Руки пожали, да и описал я ему словесно Вольдемара. Возраст, в какой гимназии учится, в каком доме проживает, физию приметную. Найдут!
Филеры хитровские, не мешкая, сразу за дело и взялись. Были, и нет, только брызги из-под ног.
Успокоился малость, но всё равно дерганный. Дай, думаю, пройдусь по знакомцам своим хитровским, пообщаюсь. Не так штобы тянет шибко, но и на месте не сидится. До самово вечера так визиты вежливости наносил, с людьми общался. Там словечко, здесь. Дипломатия, значица.
Да и началось в голове што-то вертется такое, поетическое. То есть не моё поетическое, а будто слова вспоминаю. Ну, из будущево! Где-то што-то слышал или видел, или… не помню!
Вернулся во флигель, да и отмахнулся от Максима Сергеевича с его историями.

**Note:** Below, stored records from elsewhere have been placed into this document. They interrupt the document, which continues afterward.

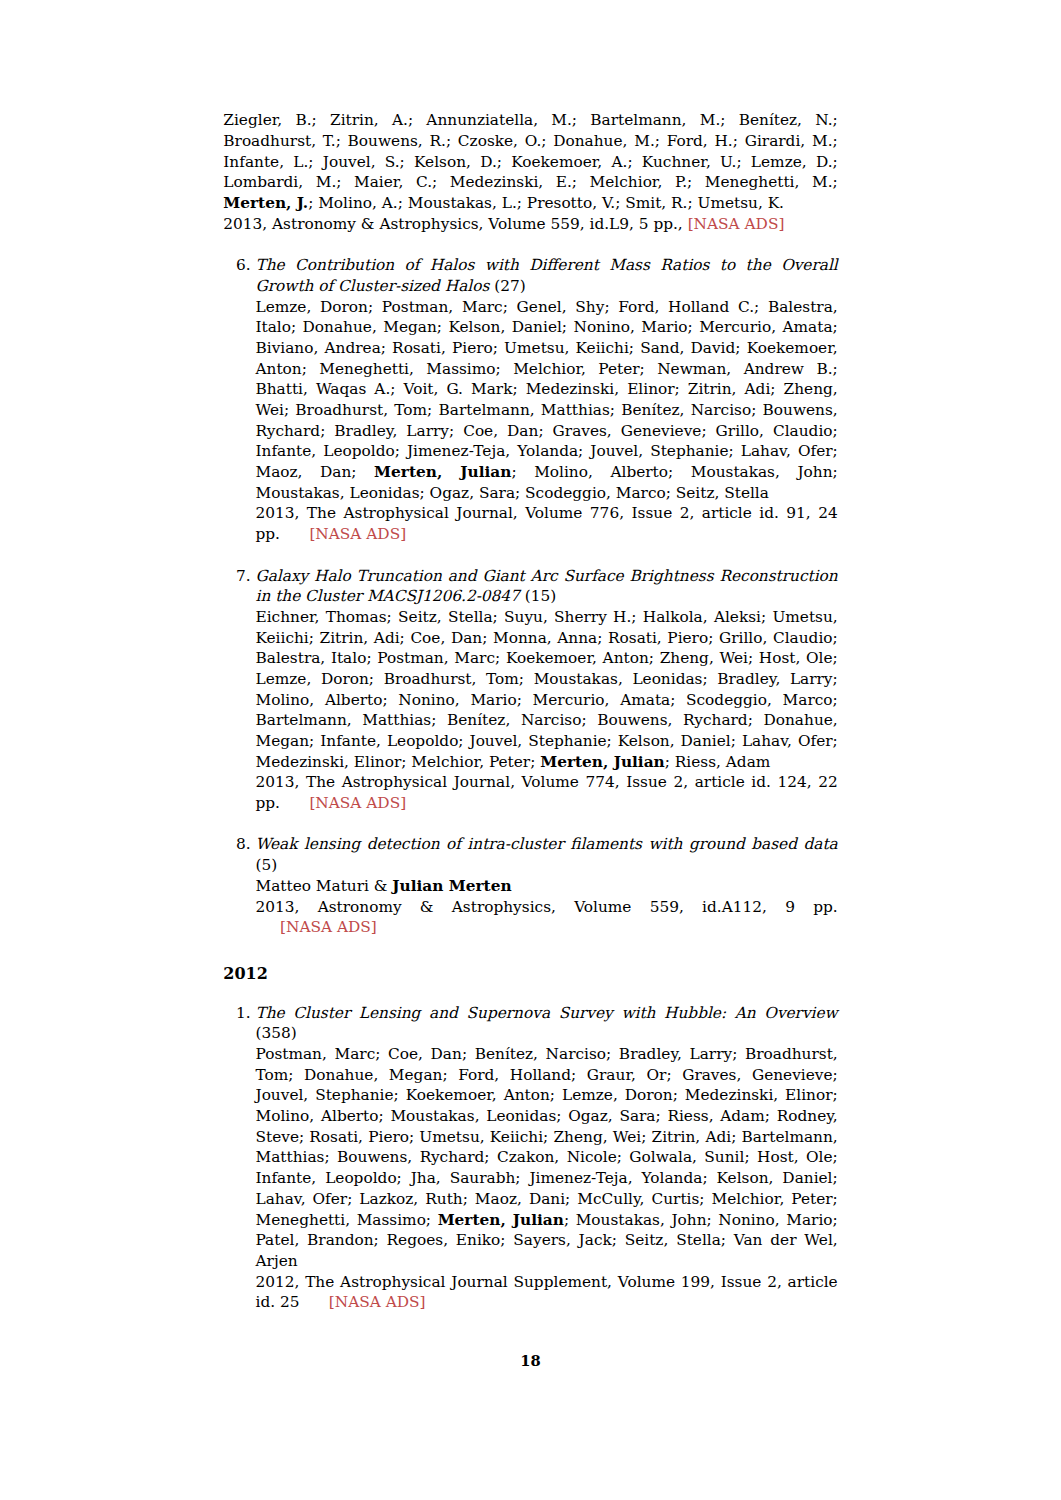Ziegler, B.; Zitrin, A.; Annunziatella, M.; Bartelmann, M.; Benítez, N.; Broadhurst, T.; Bouwens, R.; Czoske, O.; Donahue, M.; Ford, H.; Girardi, M.; Infante, L.; Jouvel, S.; Kelson, D.; Koekemoer, A.; Kuchner, U.; Lemze, D.; Lombardi, M.; Maier, C.; Medezinski, E.; Melchior, P.; Meneghetti, M.; Merten, J.; Molino, A.; Moustakas, L.; Presotto, V.; Smit, R.; Umetsu, K.
2013, Astronomy & Astrophysics, Volume 559, id.L9, 5 pp., [NASA ADS]
The Contribution of Halos with Different Mass Ratios to the Overall Growth of Cluster-sized Halos (27)
Lemze, Doron; Postman, Marc; Genel, Shy; Ford, Holland C.; Balestra, Italo; Donahue, Megan; Kelson, Daniel; Nonino, Mario; Mercurio, Amata; Biviano, Andrea; Rosati, Piero; Umetsu, Keiichi; Sand, David; Koekemoer, Anton; Meneghetti, Massimo; Melchior, Peter; Newman, Andrew B.; Bhatti, Waqas A.; Voit, G. Mark; Medezinski, Elinor; Zitrin, Adi; Zheng, Wei; Broadhurst, Tom; Bartelmann, Matthias; Benítez, Narciso; Bouwens, Rychard; Bradley, Larry; Coe, Dan; Graves, Genevieve; Grillo, Claudio; Infante, Leopoldo; Jimenez-Teja, Yolanda; Jouvel, Stephanie; Lahav, Ofer; Maoz, Dan; Merten, Julian; Molino, Alberto; Moustakas, John; Moustakas, Leonidas; Ogaz, Sara; Scodeggio, Marco; Seitz, Stella 2013, The Astrophysical Journal, Volume 776, Issue 2, article id. 91, 24 pp. [NASA ADS]
Galaxy Halo Truncation and Giant Arc Surface Brightness Reconstruction in the Cluster MACSJ1206.2-0847 (15)
Eichner, Thomas; Seitz, Stella; Suyu, Sherry H.; Halkola, Aleksi; Umetsu, Keiichi; Zitrin, Adi; Coe, Dan; Monna, Anna; Rosati, Piero; Grillo, Claudio; Balestra, Italo; Postman, Marc; Koekemoer, Anton; Zheng, Wei; Host, Ole; Lemze, Doron; Broadhurst, Tom; Moustakas, Leonidas; Bradley, Larry; Molino, Alberto; Nonino, Mario; Mercurio, Amata; Scodeggio, Marco; Bartelmann, Matthias; Benítez, Narciso; Bouwens, Rychard; Donahue, Megan; Infante, Leopoldo; Jouvel, Stephanie; Kelson, Daniel; Lahav, Ofer; Medezinski, Elinor; Melchior, Peter; Merten, Julian; Riess, Adam 2013, The Astrophysical Journal, Volume 774, Issue 2, article id. 124, 22 pp. [NASA ADS]
Weak lensing detection of intra-cluster filaments with ground based data (5)
Matteo Maturi & Julian Merten 2013, Astronomy & Astrophysics, Volume 559, id.A112, 9 pp. [NASA ADS]
2012
The Cluster Lensing and Supernova Survey with Hubble: An Overview (358)
Postman, Marc; Coe, Dan; Benítez, Narciso; Bradley, Larry; Broadhurst, Tom; Donahue, Megan; Ford, Holland; Graur, Or; Graves, Genevieve; Jouvel, Stephanie; Koekemoer, Anton; Lemze, Doron; Medezinski, Elinor; Molino, Alberto; Moustakas, Leonidas; Ogaz, Sara; Riess, Adam; Rodney, Steve; Rosati, Piero; Umetsu, Keiichi; Zheng, Wei; Zitrin, Adi; Bartelmann, Matthias; Bouwens, Rychard; Czakon, Nicole; Golwala, Sunil; Host, Ole; Infante, Leopoldo; Jha, Saurabh; Jimenez-Teja, Yolanda; Kelson, Daniel; Lahav, Ofer; Lazkoz, Ruth; Maoz, Dani; McCully, Curtis; Melchior, Peter; Meneghetti, Massimo; Merten, Julian; Moustakas, John; Nonino, Mario; Patel, Brandon; Regoes, Eniko; Sayers, Jack; Seitz, Stella; Van der Wel, Arjen 2012, The Astrophysical Journal Supplement, Volume 199, Issue 2, article id. 25 [NASA ADS]
18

– Не до вас, – Говорю, – сударь мой любезный! Посетила меня муза с визитом незваным, так что сердечно прошу прощения, но я сажусь творить. И мысли в голове волнуются в отваге, И рифмы легкие навстречу им бегут, И пальцы просятся к перу, перо к бумаге, Минута – и стихи свободно потекут[75].
Цитирование великого поета вроде как убедило, но не всех. Слышу только, как судья бывший шипит такому непонятливому:
– Закройте свою пасть, Аристарх Романович! Из-за вашей непонятливости Егор Кузьмич может и не пойти нам завтра навстречу с опохмелом! Охота вам по утреннему ледку, да на подгибающихся ногах, самолично за водовкой спешить?
Сижу, черкаю карандашом по бумаге, да вспомнить песню пытаюсь. Больно она под севодняшнее настроение подходит – так, што вот тюль в тюль! Вспомнилось почти всё, только несуразности из будущево выкинул. Воркута какая-то, Магадан…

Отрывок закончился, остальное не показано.